A Mini mad student has photographed one of the original cars back at the plant where it was built 50 years ago – alongside an engineer who worked on the first prototype. For the last project for his University of Derby BA (Hons) Commercial Photography degree course Simon Thompson took his own 1960 model Mini – one of the first sold – back to the Longbridge Plant in Birmingham where it was built.

Issigonis MiniSimon photographed his car at the plant alongside Doug Adams, 91, who worked on the Mini prototype alongside its creator Sir Alec Issigonis, when the two men became friends. Doug still lives on the Longbridge Estate in Birmingham, established by the Austin motor company at the end of the First World War.

The photos by Simon will be on public display at the University’s Markeaton Street site in Derby as part of its annual Degree Shows, which began on Saturday (June 4) and runs until Saturday June 11. Hundreds of students’ work in crafts, fashion, textiles, fine art, film, design, theatre, visual communications, architecture, music technology, creative expressive therapies and art therapy will be on display for the public to come and see for free at the University’s Markeaton Street and Britannia Mill sites in Derby, and elsewhere.

Simon, 25, originally of Henllan in Wales, said: “I’ve always been interested in Minis. My dad used to race them and when I learned to drive I bought a 1960 model. “I learnt about the history of the Mini’s production. Two years ago I was at an event at the Heritage Motor Centre for British cars, in Gaydon, in Warwickshire, when I met Doug and heard all about the car’s early design. “We kept in touch and, when I was putting together my degree project, it seemed only natural to get Doug into the photos of where it all began.” Doug added: “It was interesting to see how the plant had changed. I remember being there with Sir Alec Issigonis, who was quite a character.” Simon was helped with his project by MG Motor UK Ltd. It is now based at the Longbridge site and gave him access to the original Mini factory site, much of which is still standing.

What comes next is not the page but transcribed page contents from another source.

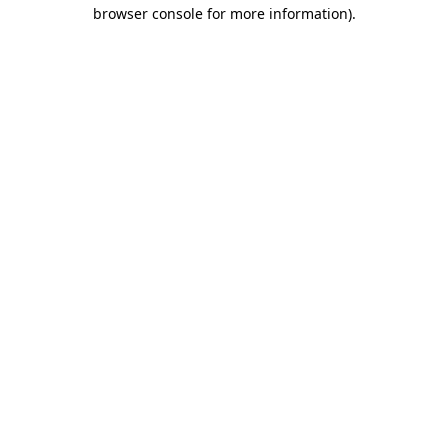
browser console for more information)
.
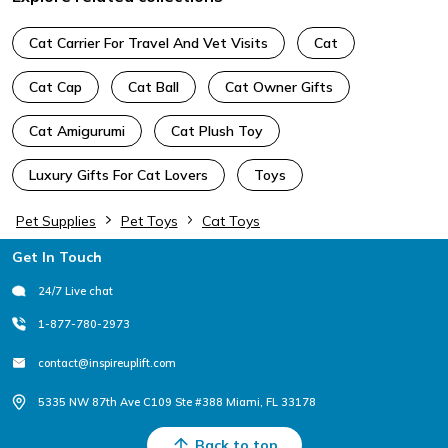
Cat Carrier For Travel And Vet Visits
Cat
Cat Cap
Cat Ball
Cat Owner Gifts
Cat Amigurumi
Cat Plush Toy
Luxury Gifts For Cat Lovers
Toys
Pet Supplies
Pet Toys
Cat Toys
Footer
Get In Touch
24/7 Live chat
1-877-780-2973
contact@inspireuplift.com
5335 NW 87th Ave C109 Ste #388 Miami, FL 33178
Back to top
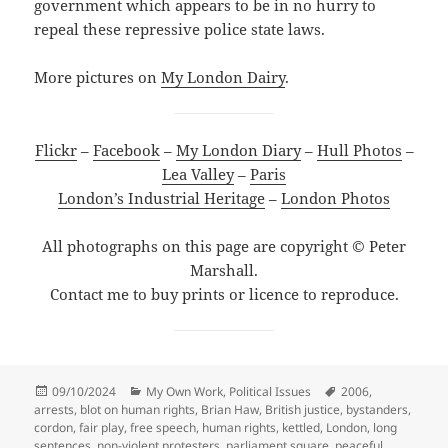
government which appears to be in no hurry to
repeal these repressive police state laws.
More pictures on
My London Dairy
.
Flickr
–
Facebook
–
My London Diary
–
Hull Photos
–
Lea Valley
–
Paris
London’s Industrial Heritage
–
London Photos
All photographs on this page are copyright © Peter
Marshall.
Contact me to buy prints or licence to reproduce.
Posted
Categories
Tags
09/10/2024
My Own Work
,
Political Issues
2006
,
on
arrests
,
blot on human rights
,
Brian Haw
,
British justice
,
bystanders
,
cordon
,
fair play
,
free speech
,
human rights
,
kettled
,
London
,
long
sentences
,
non-violent protesters
,
parliament square
,
peaceful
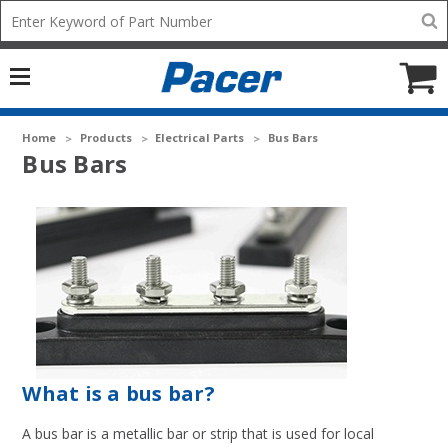
Mobile
Search
add
icon
to
Cart
Home
Products
Electrical Parts
Bus Bars
Bus Bars
What is a bus bar?
A bus bar is a metallic bar or strip that is used for local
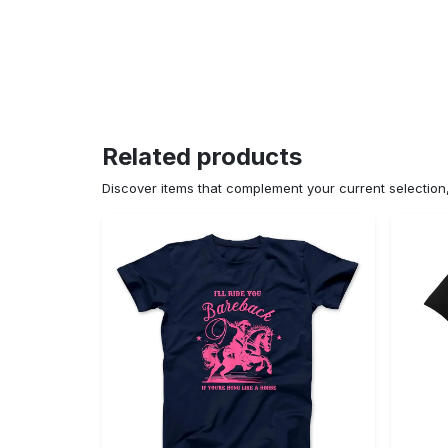
Related products
Discover items that complement your current selectio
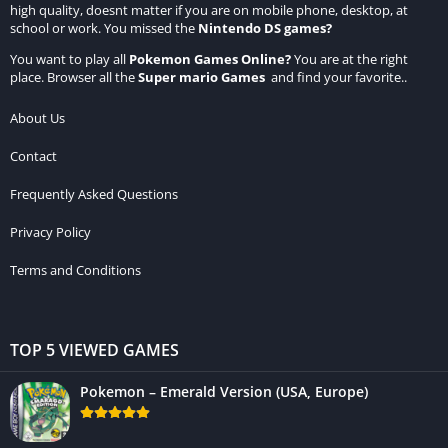
high quality, doesnt matter if you are on mobile phone, desktop, at
school or work. You missed the
Nintendo DS games
?
You want to play all
Pokemon Games Online
?
You are at the right
place. Browser all the
Super mario Games
and find your favorite..
About Us
Contact
Frequently Asked Questions
Privacy Policy
Terms and Conditions
TOP 5 VIEWED GAMES
Pokemon – Emerald Version (USA, Europe)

Ian Pogson, MG Motor UK Ltd’s Chief Engineer (After Sales Engineering), said: “MG Motor UK is well aware of its proud past associated with the Mini and Sir Alec Issigonis, and has preserved some original Minis in a small museum which also includes Lord Austin’s office.

“We were able to allow Simon very special access to these areas and for Doug Adams to once again walk into the old Mini Design Studio. Simon was able to photograph his Mini alongside the assembly line of the recently launched MG6, causing quite a stir amongst our assembly team.”

The University of Derby is also proud to be part of Universities UK-led Universities Week, which will run from June 13 to 19, 2011. It will be getting involved with national activities highlighting the surprising links and relationships that universities have with the people and businesses in their local communities, of which this story is just one example.